Hans Vestberg presented the demonstration on Tuesday February 25th during his keynote speech at the Mobile World Congress 2014 in Barcelona.
There are many complex technical aspects to being able to control a large machine but we wanted to investigate the challenges of controlling it from anywhere; the machine could be somewhere in Asia and the operator could be in South America.
The core of the remote control problem is to give the operator an experience of controlling the machine that is as good as, or better than actually sitting on-site in the driver’s seat. This produces requirements that will really test the capabilities of the network as well as the applications providing the complete solution.
Breaking down the problem to its simplest form, we needed a tight, low-latency stream of sound, video and control information flowing back and forth between the operator and machine.
We used the real-time communications framework developed here at Ericsson Research to rapidly implement the end-to-end solution of sending the sound and video from the excavator to the operator and sending the controls to the excavator. This same framework was previously used to support the Bowser WebRTC-compliant mobile browser app and is based on the GStreamer open source multimedia framework.
A model excavator machine was used with a standard mobile phone with a 360-degree lens was mounted on top of it. Using our real-time communication framework and WebRTC API, we developed an application to capture this 360-degree video, capture audio, compress both streams and send them to the operator.
The operator uses an Oculus Rift virtual reality headset connected to a standard desktop computer running a second application that was built using the same RTC framework.
The operator application receives the 360-degree video, which looks a bit like a doughnut, decompresses it and maps it onto a sphere.
The Oculus Rift headset gives low-latency and accurate feedback of where the operator is looking which the application can use to play the correct view of the video to each of the operator’s eyes.
A standard video game controller is used to communicate the controls to the operator application and they are sent via a data channel and eventually communicated directly into the motors of the excavator.
All of these components allow us to steer the machine, observe the actions taking place and react to them. This solution was created as a proof of concept but it alone is already surprisingly usable and successful in demonstrating the idea and problems faced for the future of the use case.
It may sound like a cliché but it really is a surprise, even to researchers and engineers working on the project, just how quickly you become immersed in the experience. It takes just a few minutes to understand the controls and focus on doing things with the machine. The prototype has rough edges but the core experience is present and engaging.
Latency is one of the most key factors in feeling connected and immersed in the driving experience. The time between when the driver issues a command, the machine reacts and the driver sees and hears that reaction needs to be less than about 50 milliseconds. This need for a tight connection between both ends of the solution places a strong requirement on latency in future networks, especially those sections that are using mobile radio networks such as 5G technologies.
The quality of the sound and video is also of great importance – the driver needs to be able to see and hear all the sights and sounds as if they were in the driver’s seat without missing any details.
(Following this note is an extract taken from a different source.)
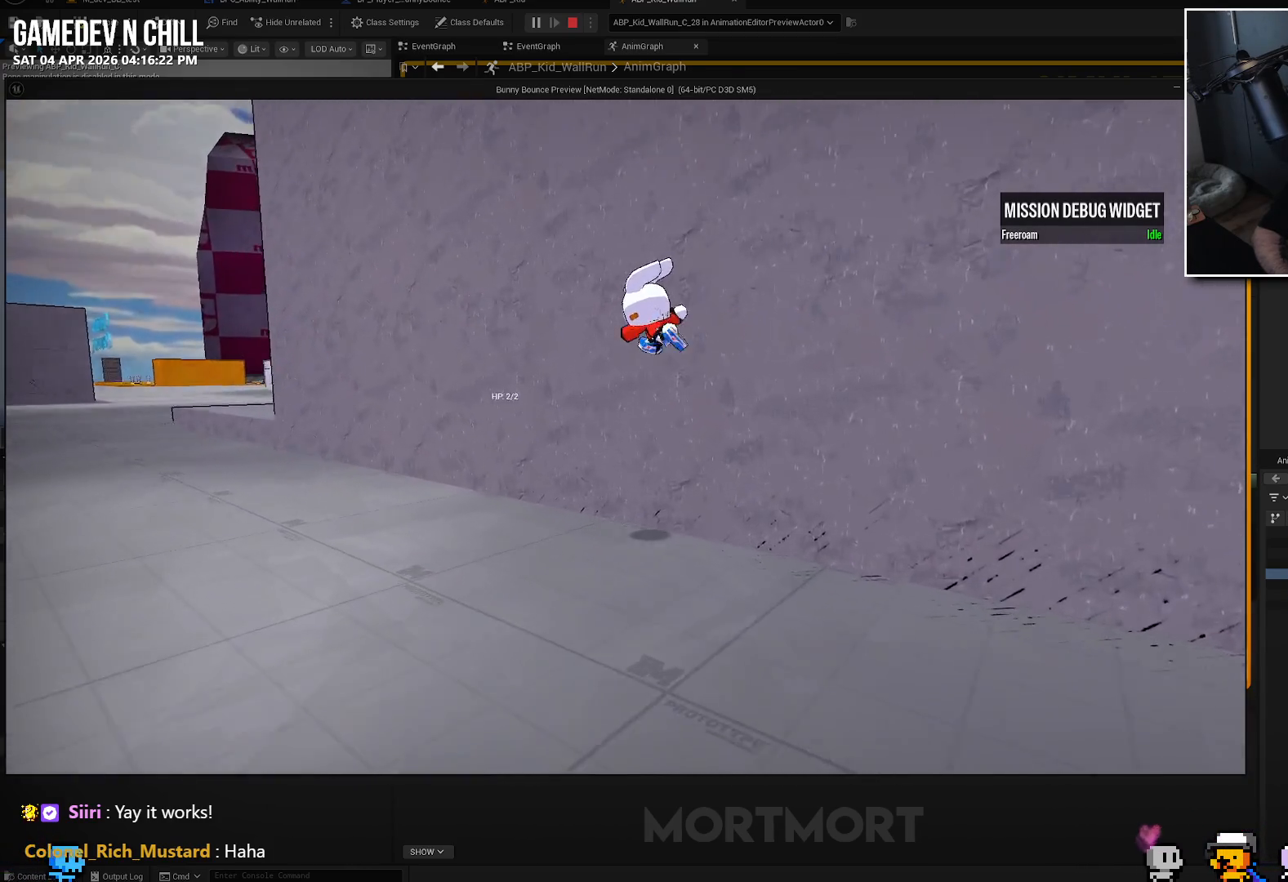
{"buttons": [], "left_stick": "center", "right_stick": "center", "events": []}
More than this, a simple 2D video stream is not good enough – stereoscopic 3D is needed to provide sense of depth.
The complete solution that would be deployed in full-scale excavators and other machinery would need far more information and controls than our model setup.
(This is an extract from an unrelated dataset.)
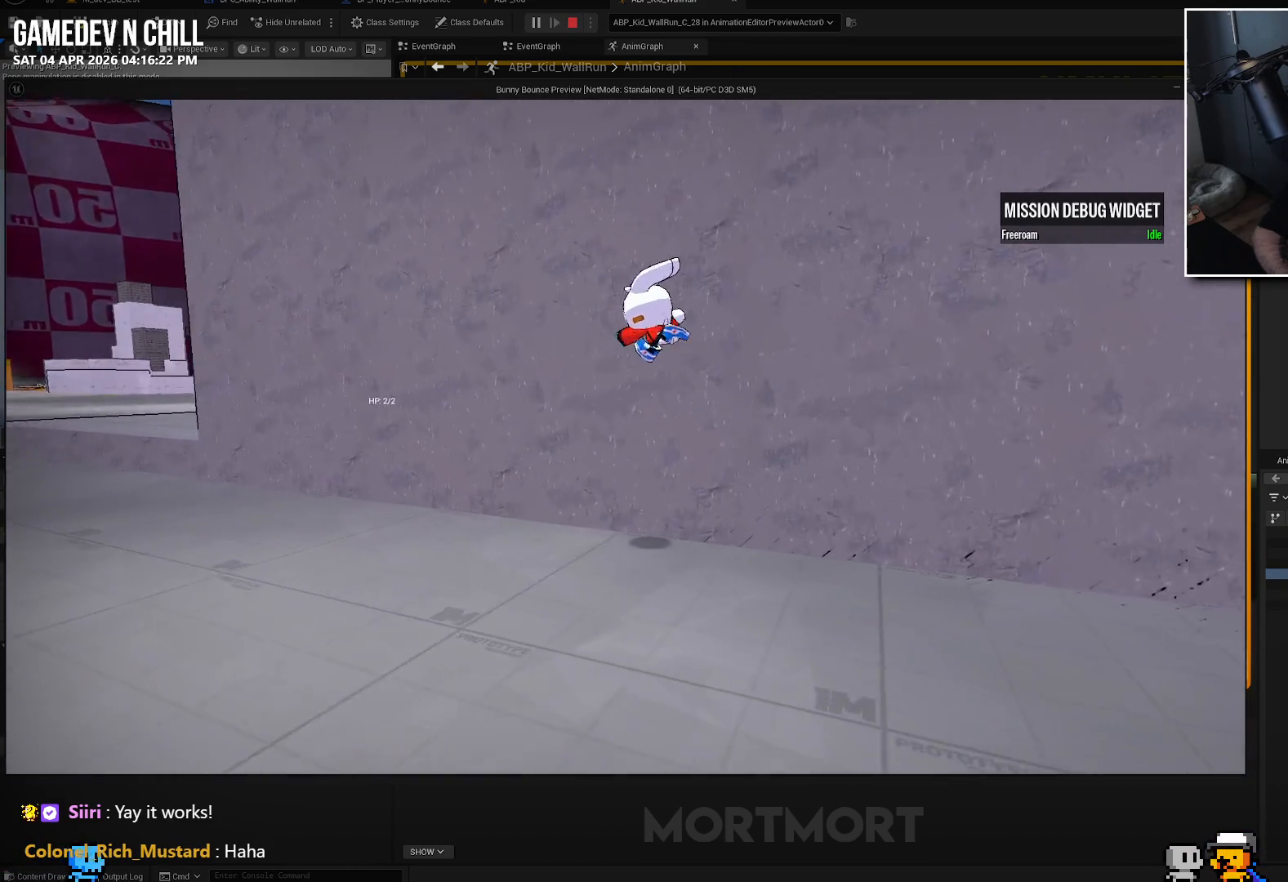
{"buttons": [], "left_stick": "center", "right_stick": "center", "events": []}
Arrays of cameras and microphones may each deliver separate streams; sensors could report information about the surroundings, about the environment being interacted with as well as the state of the vehicle being driven. All of this information would need to be communicated and presented to the operator so they have everything they need to dig the hole in Asia while sitting in South America and not have to leave their family for weeks at a time just to be on-site.
Robert Swain, Ericsson Research